Minneopa State Park remained quite small, had no campground, and attracted primarily local use. By the 1960s, Minnesota was removing many such parks from its state park system and transferring them to city or county management. Minneopa faced a downgrade to a county park unless it could be expanded. Local groups once again rallied to its cause, and in 1967, the state legislature secured funds and a federal grant for expansion. The addition, purchased mostly from Seppmann heirs, included lower Minneopa Creek and 3 mi of Minnesota River shore, and finally connected the Seppman Mill parcel with the rest of the park. The new land was soon developed with a campground, picnic area, and a road to the mill, and dedicated in 1972. A hiking and skiing trail system was blazed by volunteers by 1977.

==Recreation==
Minneopa State Park has a campground with 61 sites, six of them with electrical hookups. There are also four group camps, each accommodating up to 15 people, and a camper cabin. There are three picnic areas and two picnic shelters.

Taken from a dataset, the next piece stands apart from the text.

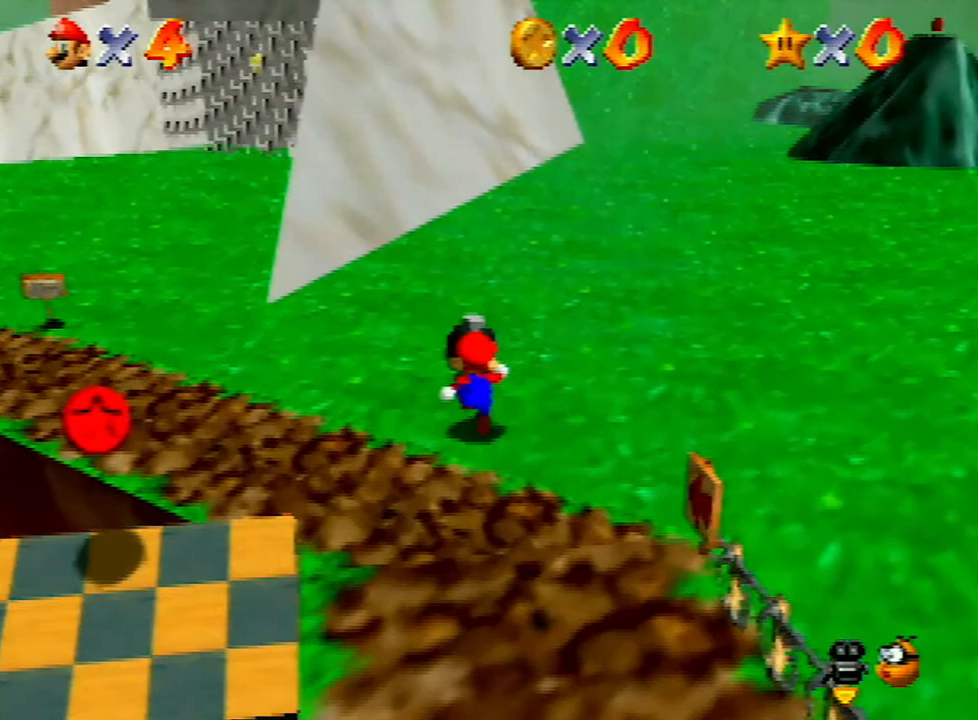
{"buttons": [], "left_stick": "center", "events": [[67, "left_stick", "center"], [133, "B", "down"], [333, "B", "up"]]}
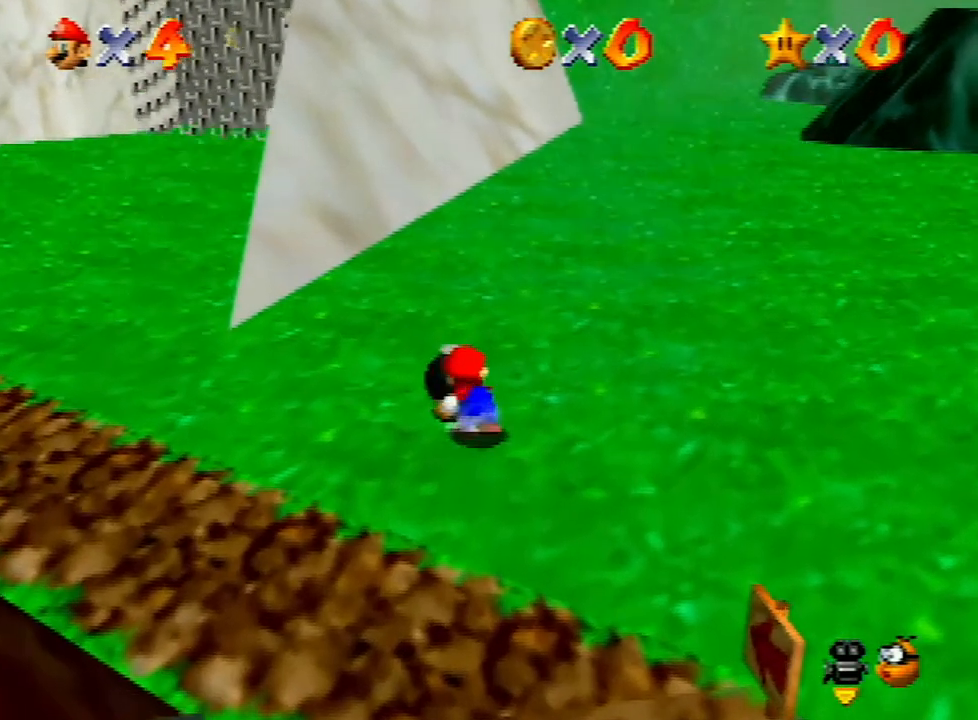
{"buttons": [], "left_stick": "center", "events": [[100, "left_stick", "up"], [233, "B", "down"], [300, "B", "up"], [300, "left_stick", "center"]]}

The park has a 0.5 mi hiking trail around the falls area. The northern section has 4 mi of trail, which in the winter are groomed for cross-country skiing. There is no official trail along the Minnesota River because each attempt has been demolished by floods. A 2.5 mi paved biking and walking trail connects Minneopa to Sibley Park in Mankato. It was completed in the fall of 2010 with a mix of federal, county, and state funds.

There are fishing opportunities along the river, especially for channel and flathead catfish. Minneopa Creek below the falls also supports game fish.